According to reports: fossils of pterosaurs that have so far preserved the basal hyoid bone have been found. Previously, studies on the pterosaur hyoid bone were relatively sporadic, and this was the first time that a more systematic fossil of the pterosaur hyoid bone was found.

Mount Kumgang sword-headed pterosaur: The first discovery of a new specimen of a long-triangular fossil of the basal hyophoid bone

Hyoid apparatus, in most living birds, consists of a pair of thin stick-like hyoid bones and superior hyoid bones with varying degrees of ossification, the basal and coccyoglossoid bones in the middle part of the hyoid bones, and the paratyoid bone composed of cartilage at the very tip of the basal hyoid bone. In pterosaurs, only thin stick-like hyoid bones have been found before, so they have long been thought to be very similar to the hyoid bones of birds. In this new specimen temporarily classified as Gladocephaloideus jingangshanensis, a long-triangular basal hyoid bone was first discovered, and based on the expansion of the anterior front of its horned hyoid bone and the fact that most of the pterosaurs known to preserve the horned hyoid bone had this feature, it is speculated that the basal hyoid bone may have existed in many types of pterosaurs, but it is not preserved because it is not ossified or completely ossified.

Mount Kumgang sword-headed pterosaur: The first discovery of a new specimen of a long-triangular fossil of the basal hyophoid bone

By comparing the proportion of the length of the hyoid bone and the skull of the pterosaur horn that has been found in the world, it is believed that in the evolution of the pterosaur, the length of the horned hyoid bone is gradually shortening relative to the length of the skull, which may represent the gradual weakening of the ability of the tongue of the pterosaur to shrink backwards, of which the ratio of comb-jawed pterosaurs and Gallic pterosaurs is the smallest, and the King Kong sword-headed pterosaur that preserves the base hyoid bone belongs to the Gallic pterosaur class, which may represent one of the types with the shortest relative length of the hyoid bone in the pterosaur.

Mount Kumgang sword-headed pterosaur: The first discovery of a new specimen of a long-triangular fossil of the basal hyophoid bone

In the process of gradually shortening the pterosaur hyoid bone relative to its skull, the sail pterosaurs evolved a special Y-shaped hyoid bone, composed only of the horned hyoid bone, the front end gradually became thinner and sharper, no expansion, no basal hyoid bone. Previous researchers have believed that the two horned hyoid bones of this pterosaur were healed at the front end and may have a habit similar to that of chameleons popping out their tongues to prey.
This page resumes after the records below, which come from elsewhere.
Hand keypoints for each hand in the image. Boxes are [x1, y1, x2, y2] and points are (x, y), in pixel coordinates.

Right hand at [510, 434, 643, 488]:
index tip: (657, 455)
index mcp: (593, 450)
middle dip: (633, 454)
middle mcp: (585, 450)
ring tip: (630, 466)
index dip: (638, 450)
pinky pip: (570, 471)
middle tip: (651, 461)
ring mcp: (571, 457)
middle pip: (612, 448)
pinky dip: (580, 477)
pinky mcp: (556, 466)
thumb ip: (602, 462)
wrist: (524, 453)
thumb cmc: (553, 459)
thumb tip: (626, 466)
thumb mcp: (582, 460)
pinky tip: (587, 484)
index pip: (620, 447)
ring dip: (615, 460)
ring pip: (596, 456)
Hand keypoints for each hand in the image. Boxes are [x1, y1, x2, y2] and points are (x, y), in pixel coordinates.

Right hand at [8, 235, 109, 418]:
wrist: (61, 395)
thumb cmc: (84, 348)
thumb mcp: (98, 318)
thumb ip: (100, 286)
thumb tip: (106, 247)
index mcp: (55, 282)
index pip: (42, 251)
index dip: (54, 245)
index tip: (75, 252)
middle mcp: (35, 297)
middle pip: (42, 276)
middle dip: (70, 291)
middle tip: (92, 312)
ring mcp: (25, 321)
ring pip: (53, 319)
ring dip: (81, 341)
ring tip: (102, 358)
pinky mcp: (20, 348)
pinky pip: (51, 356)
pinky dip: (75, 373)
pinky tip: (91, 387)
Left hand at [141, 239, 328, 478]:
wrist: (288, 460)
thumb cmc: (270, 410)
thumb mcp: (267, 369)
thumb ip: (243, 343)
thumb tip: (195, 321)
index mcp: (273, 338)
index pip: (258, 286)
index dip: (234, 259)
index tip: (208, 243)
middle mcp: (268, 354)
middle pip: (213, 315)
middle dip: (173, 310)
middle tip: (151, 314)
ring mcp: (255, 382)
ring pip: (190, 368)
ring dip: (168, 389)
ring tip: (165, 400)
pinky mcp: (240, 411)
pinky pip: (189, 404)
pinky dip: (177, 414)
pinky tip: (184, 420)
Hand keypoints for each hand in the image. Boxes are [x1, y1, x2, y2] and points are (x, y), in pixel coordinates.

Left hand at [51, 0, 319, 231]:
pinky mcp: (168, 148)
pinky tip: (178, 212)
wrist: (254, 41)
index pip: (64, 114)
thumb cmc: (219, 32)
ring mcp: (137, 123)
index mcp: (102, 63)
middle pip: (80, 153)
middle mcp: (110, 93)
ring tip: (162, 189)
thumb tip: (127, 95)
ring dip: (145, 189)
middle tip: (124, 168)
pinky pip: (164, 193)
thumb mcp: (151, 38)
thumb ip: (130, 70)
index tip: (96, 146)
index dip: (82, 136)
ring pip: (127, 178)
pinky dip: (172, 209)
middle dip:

By observing the orthodontic specimen of the most representative of this type of hyoid bone, the Liaoxi Pterodactylosaurus and further repairing the hyoid bone of the orthodon specimen of nurhachiptera, which also belongs to the class of Sail Pterodactyl, it was found that the anterior end of the Y-shaped hyoid bone did not heal, but only two close together, and a careful comparison with the color-changing kewpaw also found that it was completely different from its powerful catapult structure, so the sail pterosaurs were not pterosaurs with insectivore habits like chameleons.

In addition, the particularly elongated hyoid bones of the sail pterosaurs represent the muscles that cause the tongue to contract backwards compared to the shorter type (M. serpihyoideus and M. stylohyoideus) is longer and more developed, so the ability of these pterosaurs to transport food into the mouth is also more prominent. Features such as the lateral flattened diamond teeth of the sail pterosaurs and the posterior protrusion of the lower jaw also supported the previously thought scavenger lifestyle of the sail pterosaurs.